ACTION ITEM | Once the pictures are set aside, transcribe the remaining data exactly.

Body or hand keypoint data
Start of Block

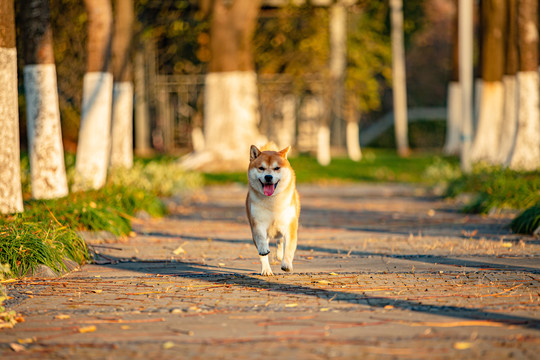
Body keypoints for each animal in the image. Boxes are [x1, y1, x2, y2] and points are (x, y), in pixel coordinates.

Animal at [247, 143, 302, 276]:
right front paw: (263, 250)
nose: (268, 177)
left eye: (276, 168)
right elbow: (261, 239)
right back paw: (266, 270)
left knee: (280, 241)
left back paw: (279, 255)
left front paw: (286, 264)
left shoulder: (290, 225)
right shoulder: (257, 222)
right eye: (261, 168)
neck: (272, 202)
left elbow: (288, 248)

End of Block

OUTPUT BELOW |
Body keypoints for each animal in the image. Boxes are [x1, y1, x2, y2] and points are (x, y), in pixel coordinates.

Animal at [247, 143, 302, 276]:
right front paw: (263, 250)
nose: (268, 177)
left eye: (276, 168)
right elbow: (261, 239)
right back paw: (266, 270)
left knee: (280, 241)
left back paw: (279, 255)
left front paw: (286, 264)
left shoulder: (290, 225)
right shoulder: (257, 222)
right eye: (261, 168)
neck: (272, 202)
left elbow: (288, 248)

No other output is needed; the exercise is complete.